● ТЕКСТ СТРАНИЦЫ:
_ _ _ _ _ _ _

Казалось, что возможности обороны страны уже исчерпаны и ничто не остановит немецкое наступление. Тем не менее Козлов уверенно говорит: «Я глубоко убежден, что Сталин, даже оставаясь в Москве, лично контролировал все происходящее на Сталинградском фронте. Это был его город, у него был опыт боев в этой местности, и он хорошо ее знал. Сталин послал в Сталинград многих своих ключевых руководителей (Маленкова, Жукова, Василевского, Устинова), чтобы они напрямую докладывали ему о ситуации. Для него был крайне важен исход битвы».
Слова ветеранов вполне резонны. Однако наивно полагать, что подобная уверенность в значимости битвы (даже если сам Сталин обладал ею в полной мере) могла быть с легкостью передана рядовым бойцам. С первых дней неимоверного натиска немцев на город у многих возникли серьезные опасения, что Сталинград сдастся или погибнет.

_ _ _ _ _ _ _

Назовите всех руководителей, которых, по словам Козлова в тексте о Сталинградской битве, Сталин послал в Сталинград.

● ПРИЛОЖЕННЫЕ СТРОКИ:

_ _ _ _ _ _ _

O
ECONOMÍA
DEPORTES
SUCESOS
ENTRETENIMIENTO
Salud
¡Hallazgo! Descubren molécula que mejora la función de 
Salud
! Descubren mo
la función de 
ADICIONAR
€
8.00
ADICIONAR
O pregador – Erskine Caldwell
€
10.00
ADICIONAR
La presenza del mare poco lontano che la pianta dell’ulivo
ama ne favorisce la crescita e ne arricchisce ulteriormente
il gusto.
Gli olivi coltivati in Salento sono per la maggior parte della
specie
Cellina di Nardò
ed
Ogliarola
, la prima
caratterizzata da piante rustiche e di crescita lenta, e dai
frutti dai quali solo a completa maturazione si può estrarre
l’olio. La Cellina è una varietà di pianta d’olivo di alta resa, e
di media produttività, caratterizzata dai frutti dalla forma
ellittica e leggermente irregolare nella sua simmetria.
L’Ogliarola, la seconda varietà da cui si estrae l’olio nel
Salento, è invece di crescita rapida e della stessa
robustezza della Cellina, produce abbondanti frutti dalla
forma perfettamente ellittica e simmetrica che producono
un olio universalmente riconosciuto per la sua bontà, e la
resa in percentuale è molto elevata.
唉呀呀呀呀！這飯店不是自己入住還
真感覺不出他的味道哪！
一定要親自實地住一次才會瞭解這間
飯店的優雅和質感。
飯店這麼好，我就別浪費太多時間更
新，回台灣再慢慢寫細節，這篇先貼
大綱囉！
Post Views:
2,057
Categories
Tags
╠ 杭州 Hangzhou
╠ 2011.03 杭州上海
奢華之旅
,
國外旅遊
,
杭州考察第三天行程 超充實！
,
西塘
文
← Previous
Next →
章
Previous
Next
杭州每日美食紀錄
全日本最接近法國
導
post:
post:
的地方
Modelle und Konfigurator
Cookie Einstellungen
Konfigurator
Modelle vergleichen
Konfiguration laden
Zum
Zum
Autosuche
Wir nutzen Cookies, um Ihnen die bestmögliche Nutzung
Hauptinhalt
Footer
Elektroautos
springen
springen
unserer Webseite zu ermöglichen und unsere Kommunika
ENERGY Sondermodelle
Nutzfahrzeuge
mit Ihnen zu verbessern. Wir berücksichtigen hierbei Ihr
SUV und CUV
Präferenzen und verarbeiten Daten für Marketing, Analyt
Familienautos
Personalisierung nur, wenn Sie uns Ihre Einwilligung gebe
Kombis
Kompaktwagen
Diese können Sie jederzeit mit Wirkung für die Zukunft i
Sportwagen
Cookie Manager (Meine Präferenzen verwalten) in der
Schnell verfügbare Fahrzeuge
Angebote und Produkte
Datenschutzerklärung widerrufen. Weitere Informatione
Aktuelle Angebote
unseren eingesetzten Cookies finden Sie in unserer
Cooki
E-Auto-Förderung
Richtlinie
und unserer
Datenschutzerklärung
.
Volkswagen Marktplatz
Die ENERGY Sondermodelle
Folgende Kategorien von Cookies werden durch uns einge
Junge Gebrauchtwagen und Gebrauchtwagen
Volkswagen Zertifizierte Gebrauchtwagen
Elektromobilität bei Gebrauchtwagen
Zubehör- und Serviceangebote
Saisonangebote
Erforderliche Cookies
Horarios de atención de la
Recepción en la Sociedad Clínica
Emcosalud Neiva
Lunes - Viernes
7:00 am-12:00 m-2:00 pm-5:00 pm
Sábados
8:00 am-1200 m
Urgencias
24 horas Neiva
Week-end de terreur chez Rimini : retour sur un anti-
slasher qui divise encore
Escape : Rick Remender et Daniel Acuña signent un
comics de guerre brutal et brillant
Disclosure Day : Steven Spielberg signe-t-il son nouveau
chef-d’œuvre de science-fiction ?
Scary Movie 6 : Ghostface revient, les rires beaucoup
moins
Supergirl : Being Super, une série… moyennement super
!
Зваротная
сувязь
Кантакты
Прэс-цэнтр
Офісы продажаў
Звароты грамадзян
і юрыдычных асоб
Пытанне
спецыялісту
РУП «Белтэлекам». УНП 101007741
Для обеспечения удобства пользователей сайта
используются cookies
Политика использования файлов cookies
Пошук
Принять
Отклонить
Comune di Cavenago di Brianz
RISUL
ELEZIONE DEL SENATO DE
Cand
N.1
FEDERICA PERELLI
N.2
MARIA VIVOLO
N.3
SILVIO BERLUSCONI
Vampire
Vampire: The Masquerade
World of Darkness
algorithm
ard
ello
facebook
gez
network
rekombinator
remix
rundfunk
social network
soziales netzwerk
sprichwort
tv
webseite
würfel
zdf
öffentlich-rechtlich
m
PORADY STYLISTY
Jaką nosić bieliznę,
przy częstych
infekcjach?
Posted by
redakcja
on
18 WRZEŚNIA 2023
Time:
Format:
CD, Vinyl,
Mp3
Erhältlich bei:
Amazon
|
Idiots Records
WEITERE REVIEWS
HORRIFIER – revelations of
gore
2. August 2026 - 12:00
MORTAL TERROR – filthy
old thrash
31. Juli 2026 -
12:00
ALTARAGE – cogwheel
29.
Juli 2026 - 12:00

_ _ _ _ _ _ _

● ОТВЕТ: Маленков, Жуков, Василевский, Устинов.